---------- DATA
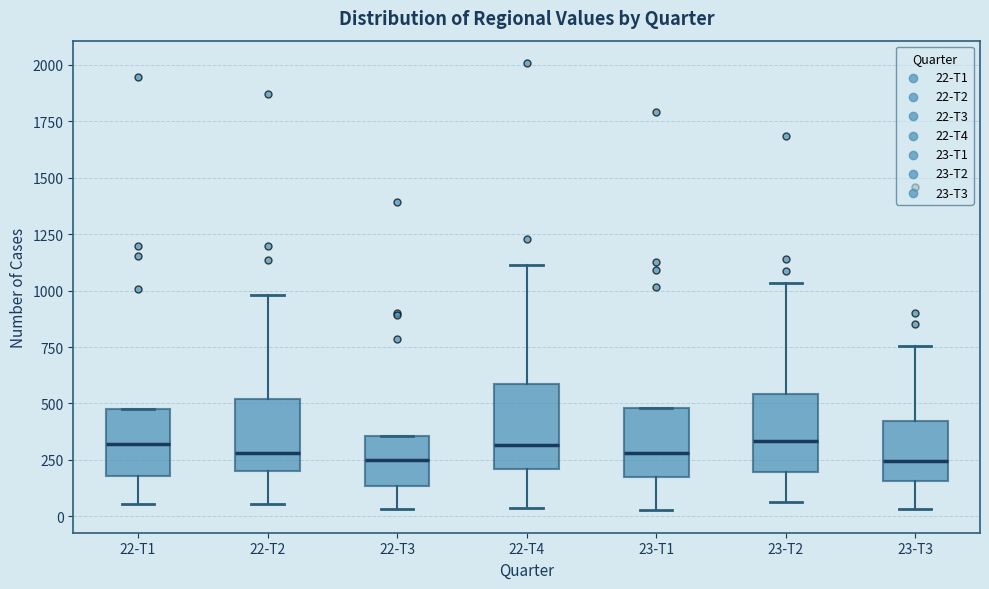

Reading left to right, read every box against the y-axis: the position of its median line, the range the box covers, and the ends of its whiskers. The values are not printed on the chart, so give them approximately, as read against the axis.

22-T1: median 300, box 200 to 500, whiskers 50 to 500
22-T2: median 300, box 200 to 500, whiskers 50 to 1000
22-T3: median 250, box 150 to 350, whiskers 50 to 350
22-T4: median 300, box 200 to 600, whiskers 50 to 1100
23-T1: median 300, box 200 to 500, whiskers 50 to 500
23-T2: median 350, box 200 to 550, whiskers 50 to 1050
23-T3: median 250, box 150 to 400, whiskers 50 to 750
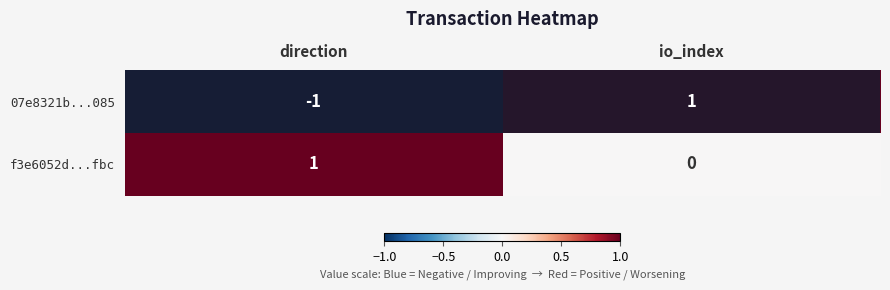

At direction, list the series in order from smallest to largest.

07e8321b...085, f3e6052d...fbc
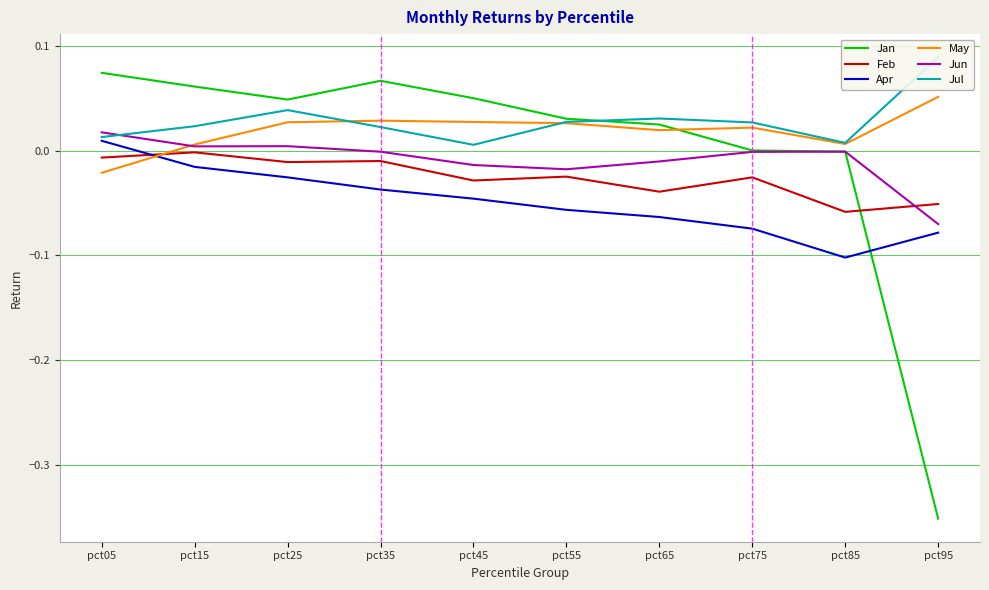

What is the difference between the highest and lowest values at pct25?

0.1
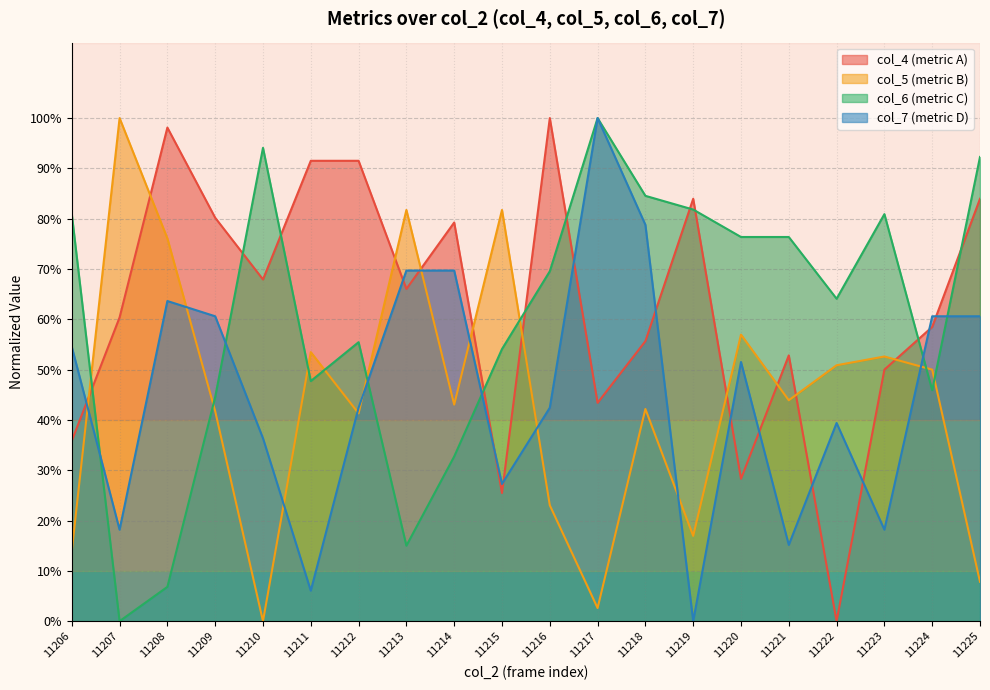

In col_4, how many points are higher than both neighbors (excluding endpoints)?

5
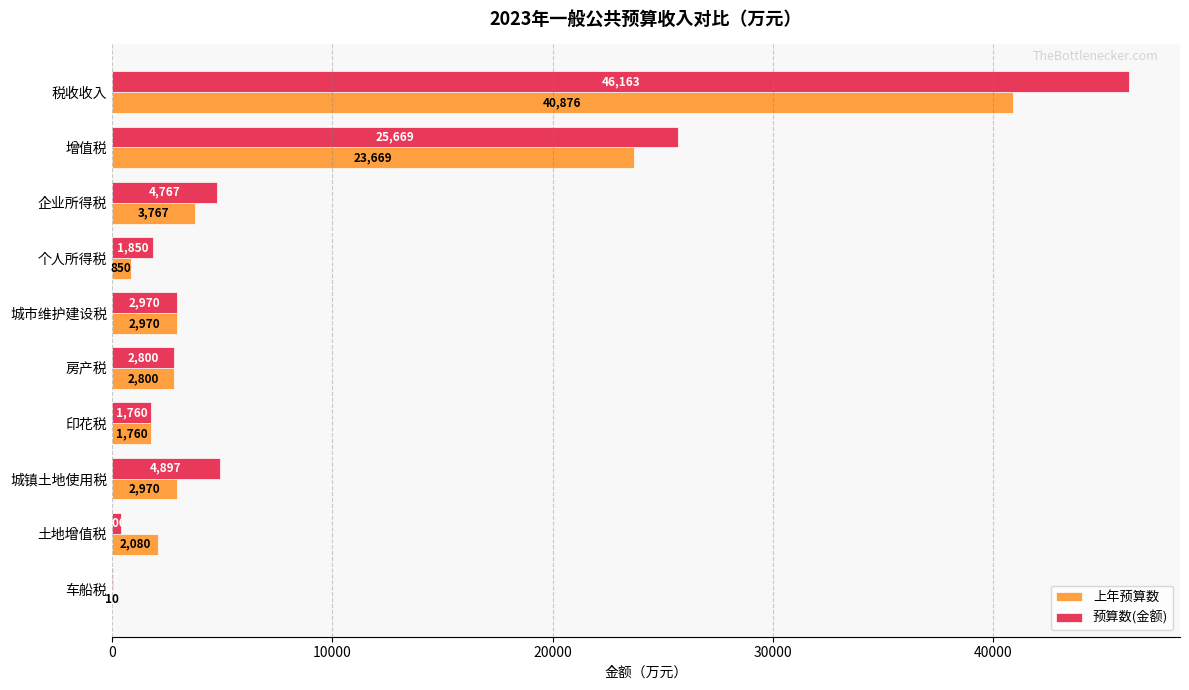

Is it true that 预算数(金额) equals 400 at 土地增值税?

True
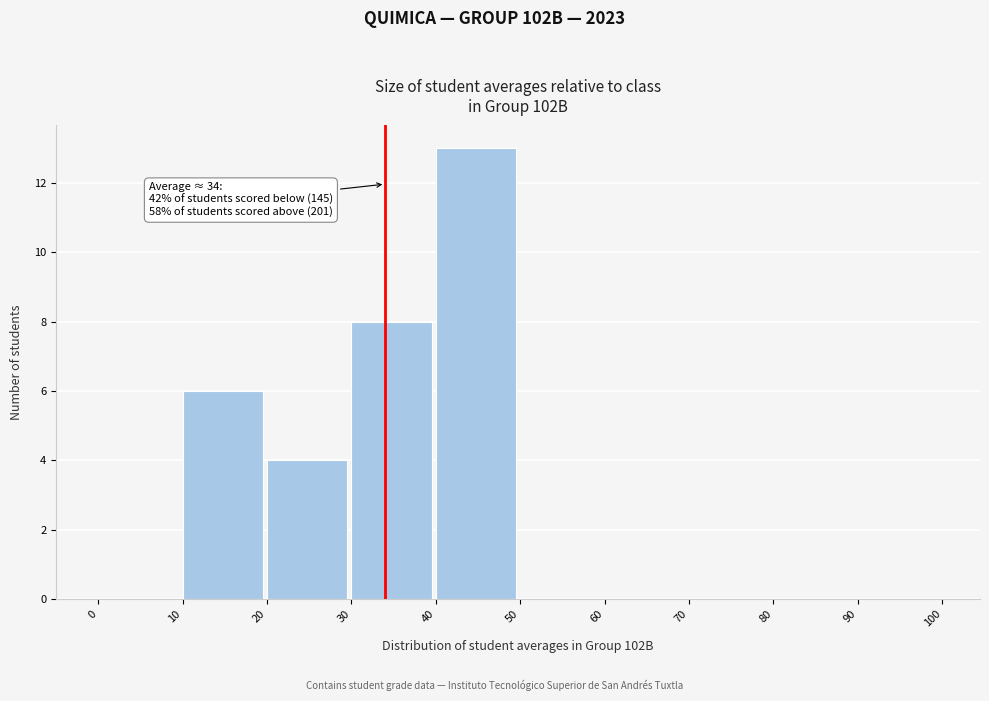

Which range on the x-axis has the tallest bar?

40 to 50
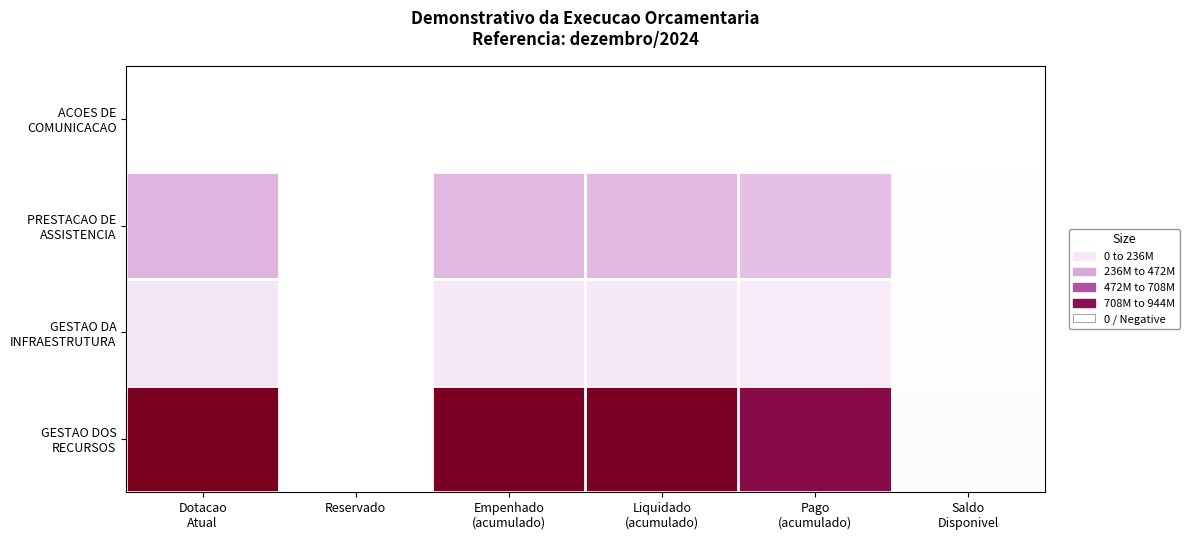

Rank the series by their maximum value, from lowest to highest.

ACOES DE COMUNICACAO, GESTAO DA INFRAESTRUTURA, PRESTACAO DE ASSISTENCIA, GESTAO DOS RECURSOS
--------------------
Collect every line in the rows above that contains the string "range", treating uppercase and lowercase letters as different.

RESPONSE TO THE TASK →
Reading left to right, read every box against the y-axis: the position of its median line, the range the box covers, and the ends of its whiskers. The values are not printed on the chart, so give them approximately, as read against the axis.
Which range on the x-axis has the tallest bar?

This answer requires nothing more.